Interrelationship of Function, Shape, Material & Process
Design for manufacturing is critical to ensuring the producibility of a part. Trouble arises when it is considered too late or not at all in the design process. Conversely, process design (controlling the interactions between shape, material, tooling & consumables and equipment to achieve a desired outcome) must always consider the shape and material of the part. Ashby has developed and popularized the approach linking design (function) to the choice of material and shape, which influence the process selected and vice versa, as shown below:
Within the Knowledge in Practice Centre the same methodology is applied but the process is more fully defined by also explicitly calling out the equipment and tooling & consumables.
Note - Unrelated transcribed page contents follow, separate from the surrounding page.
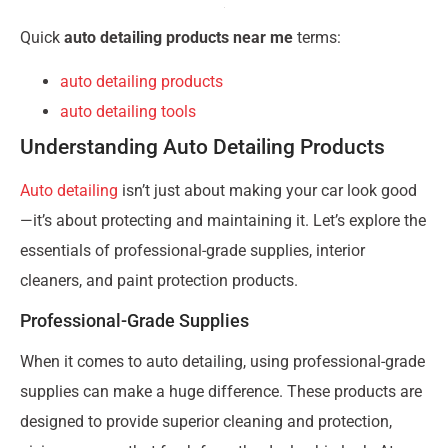
Quick
auto detailing products near me
terms:
auto detailing products
auto detailing tools
Understanding Auto Detailing Products
Auto detailing
isn’t just about making your car look good
—it’s about protecting and maintaining it. Let’s explore the
essentials of professional-grade supplies, interior
cleaners, and paint protection products.
Professional-Grade Supplies
When it comes to auto detailing, using professional-grade
supplies can make a huge difference. These products are
designed to provide superior cleaning and protection,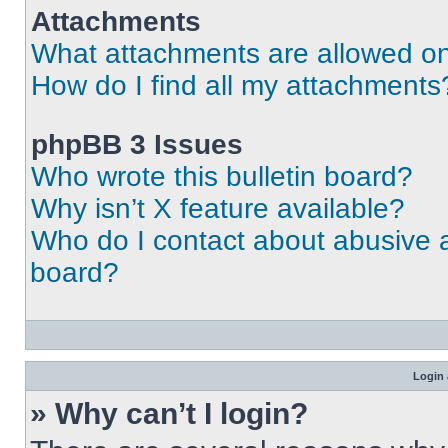
Attachments
What attachments are allowed on
How do I find all my attachments
phpBB 3 Issues
Who wrote this bulletin board?
Why isn’t X feature available?
Who do I contact about abusive an
board?
Login 
» Why can’t I login?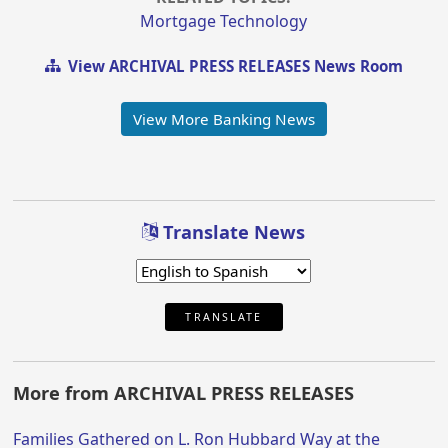
Mortgage Technology
View ARCHIVAL PRESS RELEASES News Room
View More Banking News
Translate News
TRANSLATE
More from ARCHIVAL PRESS RELEASES
Families Gathered on L. Ron Hubbard Way at the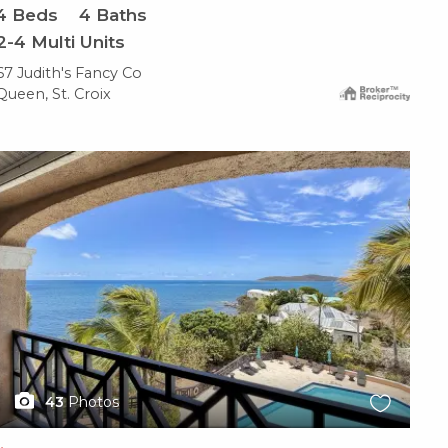
4
Beds
4
Baths
2-4 Multi Units
67 Judith's Fancy Co
Queen, St. Croix
X1X
43
Photos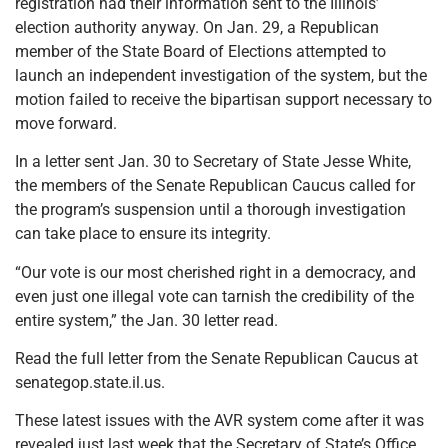
registration had their information sent to the Illinois’
election authority anyway. On Jan. 29, a Republican
member of the State Board of Elections attempted to
launch an independent investigation of the system, but the
motion failed to receive the bipartisan support necessary to
move forward.
In a letter sent Jan. 30 to Secretary of State Jesse White,
the members of the Senate Republican Caucus called for
the program’s suspension until a thorough investigation
can take place to ensure its integrity.
“Our vote is our most cherished right in a democracy, and
even just one illegal vote can tarnish the credibility of the
entire system,” the Jan. 30 letter read.
Read the full letter from the Senate Republican Caucus at
senategop.state.il.us.
These latest issues with the AVR system come after it was
revealed just last week that the Secretary of State’s Office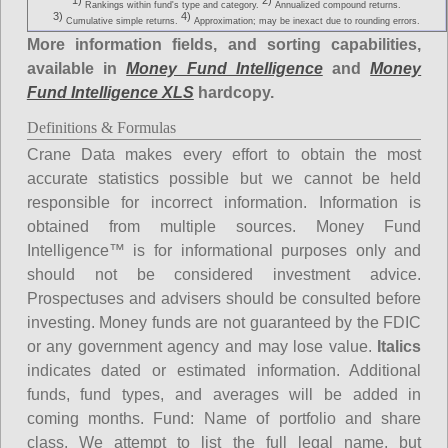
1)
2)
Rankings within fund's type and category.
Annualized compound returns.
3)
4)
Cumulative simple returns.
Approximation; may be inexact due to rounding errors.
More information fields, and sorting capabilities,
available in
Money Fund Intelligence
and
Money
Fund Intelligence XLS
hardcopy.
Definitions & Formulas
Crane Data makes every effort to obtain the most
accurate statistics possible but we cannot be held
responsible for incorrect information. Information is
obtained from multiple sources. Money Fund
Intelligence™ is for informational purposes only and
should not be considered investment advice.
Prospectuses and advisers should be consulted before
investing. Money funds are not guaranteed by the FDIC
or any government agency and may lose value.
Italics
indicates dated or estimated information. Additional
funds, fund types, and averages will be added in
coming months.
Fund
: Name of portfolio and share
class. We attempt to list the full legal name, but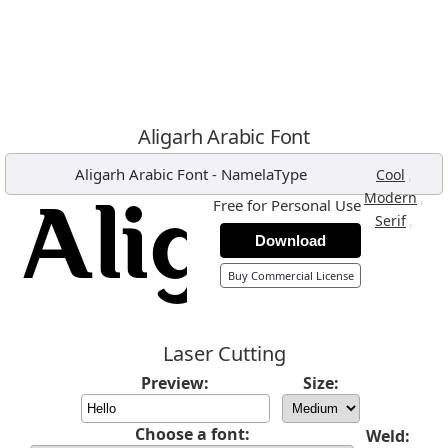
Aligarh Arabic Font
Aligarh Arabic Font
-
NamelaType
,
Cool
,
Modern
Free for Personal Use
,
Serif
Download
Buy Commercial License
Laser Cutting
Preview:
Size:
Choose a font:
Weld: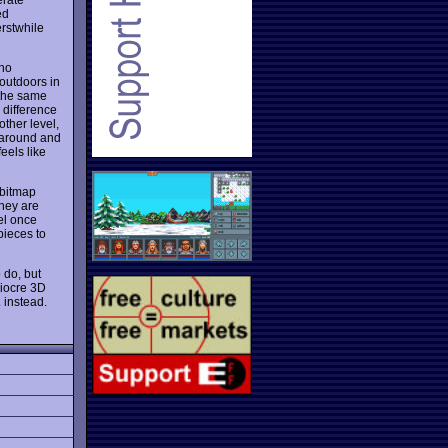
ed
rstwhile
 no
outdoors in
o the same
 difference
other level,
g around and
feels like
 bitmap
they are
el once
pieces to
 do, but
diocre 3D
2
instead.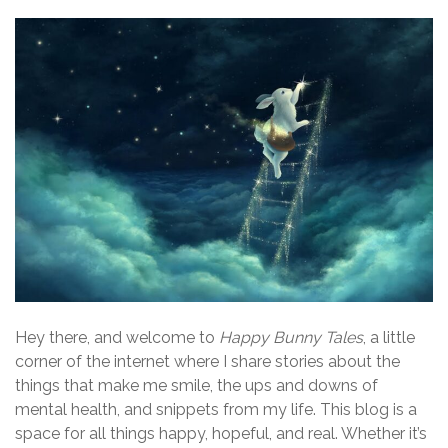
Hey there, and welcome to
Happy Bunny Tales
, a little
corner of the internet where I share stories about the
things that make me smile, the ups and downs of
mental health, and snippets from my life. This blog is a
space for all things happy, hopeful, and real. Whether it’s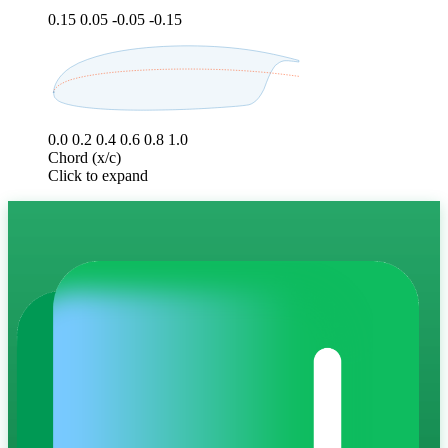
0.15
0.05
-0.05
-0.15
0.0
0.2
0.4
0.6
0.8
1.0
Chord (x/c)
Click to expand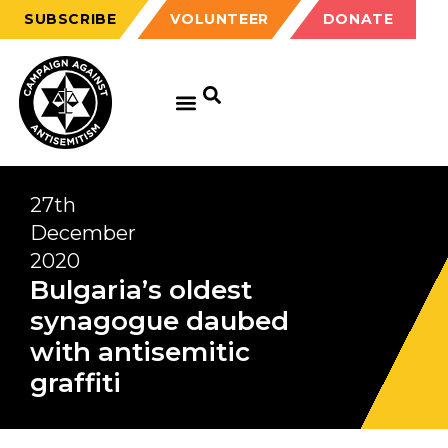
SUBSCRIBE
VOLUNTEER
DONATE
27th
December
2020
Bulgaria’s oldest
synagogue daubed
with antisemitic
graffiti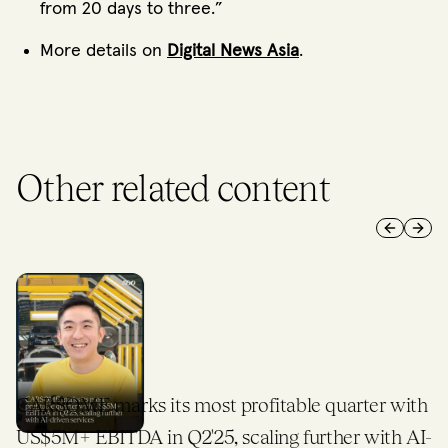
from 20 days to three.”
More details on
Digital News Asia
.
Other related content
Previous 
Next 
CARSOME marks its most profitable quarter with
US$5M+ EBITDA in Q2'25, scaling further with AI-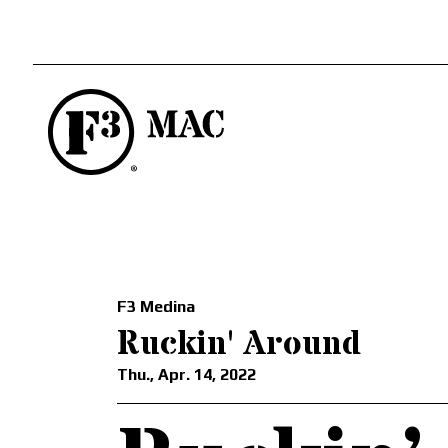
F3 Medina
Ruckin' Around
Thu., Apr. 14, 2022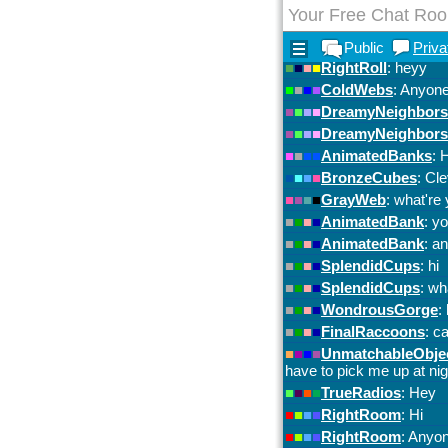
Your Free Chat Ro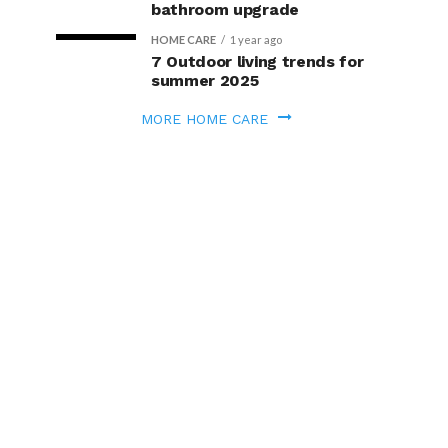
bathroom upgrade
HOME CARE
1 year ago
7 Outdoor living trends for
summer 2025
MORE HOME CARE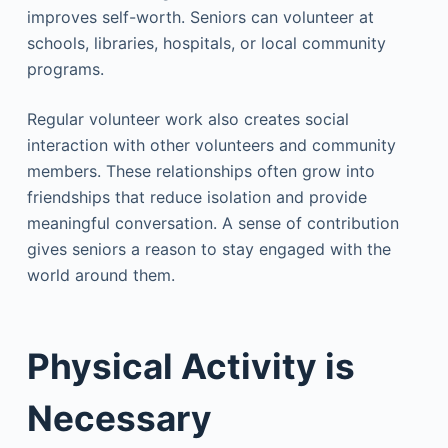
improves self-worth. Seniors can volunteer at
schools, libraries, hospitals, or local community
programs.
Regular volunteer work also creates social
interaction with other volunteers and community
members. These relationships often grow into
friendships that reduce isolation and provide
meaningful conversation. A sense of contribution
gives seniors a reason to stay engaged with the
world around them.
Physical Activity is
Necessary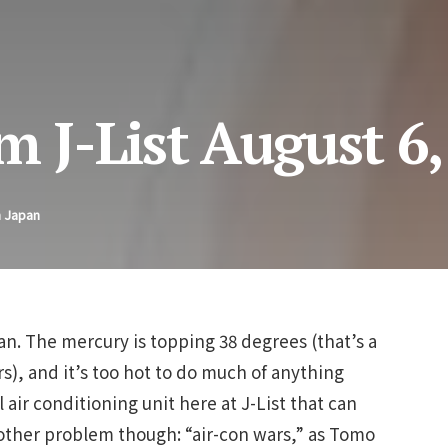
m J-List August 6
n Japan
n. The mercury is topping 38 degrees (that’s a
s), and it’s too hot to do much of anything
 air conditioning unit here at J-List that can
nother problem though: “air-con wars,” as Tomo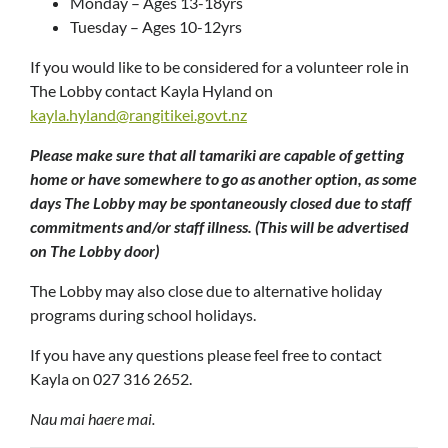
Monday – Ages 13-18yrs
Tuesday – Ages 10-12yrs
If you would like to be considered for a volunteer role in
The Lobby contact Kayla Hyland on
kayla.hyland@rangitikei.govt.nz
Please make sure that all tamariki are capable of getting
home or have somewhere to go as another option, as some
days The Lobby may be spontaneously closed due to staff
commitments and/or staff illness. (This will be advertised
on The Lobby door)
The Lobby may also close due to alternative holiday
programs during school holidays.
If you have any questions please feel free to contact
Kayla on 027 316 2652.
Nau mai haere mai.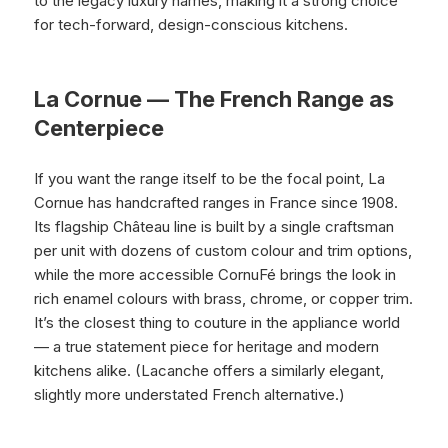
to the legacy luxury names, making it a strong choice
for tech-forward, design-conscious kitchens.
La Cornue — The French Range as
Centerpiece
If you want the range itself to be the focal point, La
Cornue has handcrafted ranges in France since 1908.
Its flagship Château line is built by a single craftsman
per unit with dozens of custom colour and trim options,
while the more accessible CornuFé brings the look in
rich enamel colours with brass, chrome, or copper trim.
It’s the closest thing to couture in the appliance world
— a true statement piece for heritage and modern
kitchens alike. (Lacanche offers a similarly elegant,
slightly more understated French alternative.)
Note that in common usage, a process which consists of many steps can be arbitrarily defined by just one step, e.g. "spray-up". Though convenient, this can be misleading.
Workflows
The KPC's Practice and Case Study volumes consist of three types of workflows:
- Development - Analyzing the interactions between MSTE in the process steps to make decisions on processing parameters and understanding how the process steps and factory cells fit within the factory.
- Troubleshooting - Guiding you to possible causes of processing issues affecting either cost, rate or quality and directing you to the most appropriate development workflow to improve the process
- Optimization - An expansion on the development workflows where a larger number of options are considered to achieve the best mixture of cost, rate & quality for your application.